Voters in Baldwin County School Board District 5 will face a choice in the March 3 Republican primary between incumbent board member Norma Lynch and challenger Robert Stuart. There is no Democrat qualified to run for the seat.
Both bring in a background of involvement in the lives of students. Lynch is a retired school administrator and Stuart served with the Orange Beach Sports Association for more than 25 years. Lynch has been a realtor for the past 10 years and Stuart owns a vacation rental property business.
“Since going on the board in January 2018, I see the emphasis on curriculum and instruction,” Lynch said. “I see wise budget decisions being made. I see partnerships being created with businesses and municipalities to enhance opportunities for students. All these things made me want to stay involved and do everything possible to contribute to the success of our schools and our students.”

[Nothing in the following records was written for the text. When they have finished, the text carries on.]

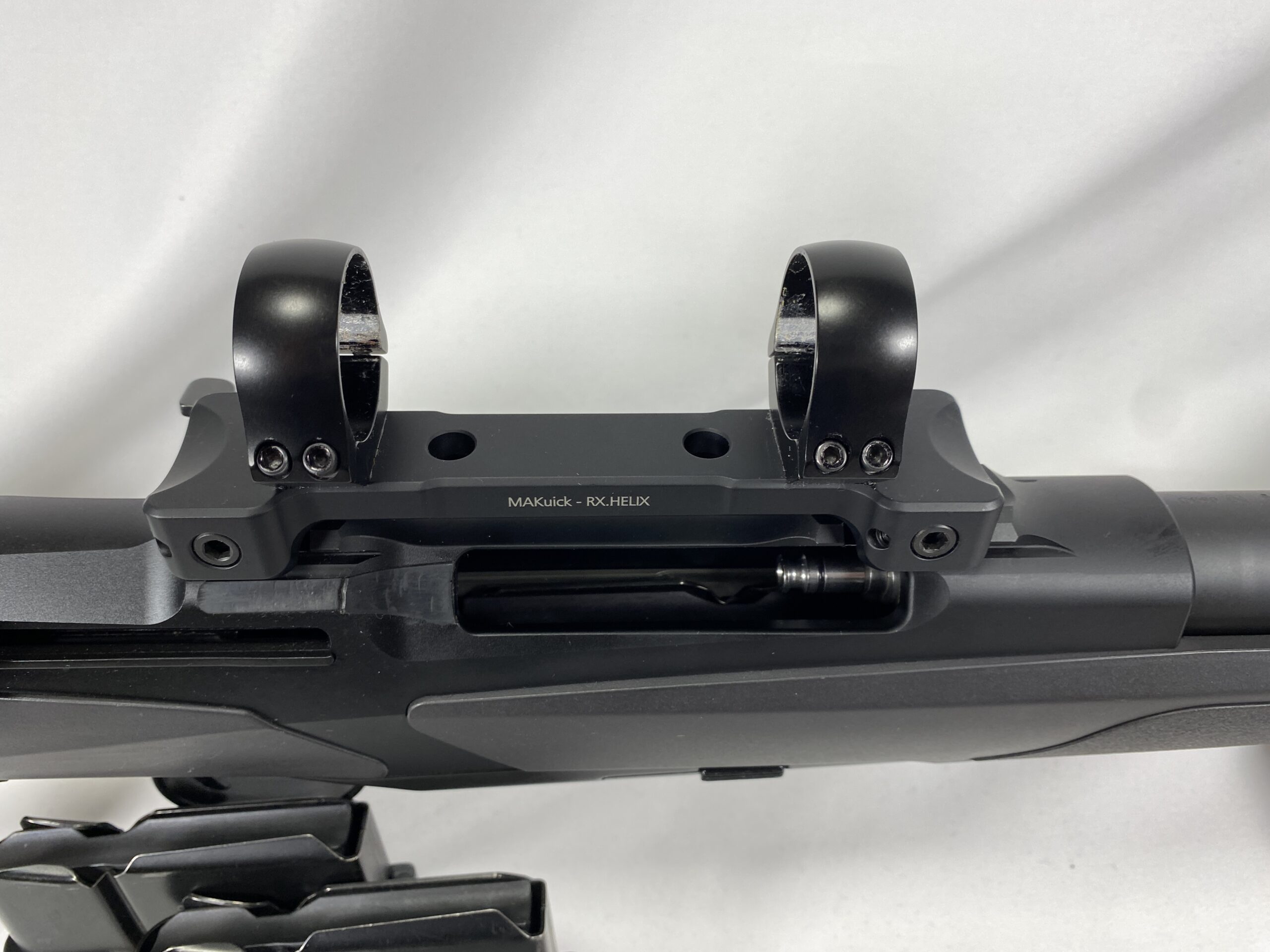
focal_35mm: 26
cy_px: 476
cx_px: 635
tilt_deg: -46.5
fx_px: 954
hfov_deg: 67.3
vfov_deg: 53.1
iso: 50
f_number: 1.8
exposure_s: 1/120
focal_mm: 4.25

Stuart said he believes Baldwin County can be a leader in helping Alabama shed the status of the lowest-performing schools in the country.

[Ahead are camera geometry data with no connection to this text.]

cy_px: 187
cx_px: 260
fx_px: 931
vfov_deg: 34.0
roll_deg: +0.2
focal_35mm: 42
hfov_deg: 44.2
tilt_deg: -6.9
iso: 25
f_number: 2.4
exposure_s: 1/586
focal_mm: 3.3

“It is a new day in education and Alabama is almost at the bottom nationally,” Stuart said. “We have great teachers and administrators that are willing to pour their hearts and souls into our children. The problem is we have been doing the same old things the same old ways and we are getting the same old results. I believe if we each strive to put the district first, we can change this. This is just a small step, but it’s a step.”
Both candidates say the burgeoning population will continue to put pressure on the school system and the board needs to manage that growth.
“We have phase four of our pay-as-you-go building program being developed now,” Lynch said. “By using the pay-as-you-go model, we are addressing the population growth, as well as the changing landscape of education by building schools without long-term bonds and saving taxpayers money.”
One of those new schools landed in Elberta, but Stuart said growth there is already threatening to overwhelm the new facilities.
“As I started asking around and doing further research, I found that there are great needs in Elberta,” Stuart said. “They will have outgrown their new school within the next two years and they have programs and needs that haven’t been met.”
Lynch said she wants to continue to help employees of the school system moving forward.
“I see administrators, teachers and staff working hard every day for our children so I’m working that hard to keep my position on the board,” Lynch said.
Stuart believes his years of serving the public have given him the experience to be an effective board member and will look to community leaders to help in that role.
“I’ve been asked if I truly believe I can make a difference,” Stuart said. “I have no doubt at all because I will bring fresh ideas and new energy. I already have some very strong people that I use as accountability partners: retired politicians, current and retired teachers, businessmen and parents, who understand education and understand we have to make changes.”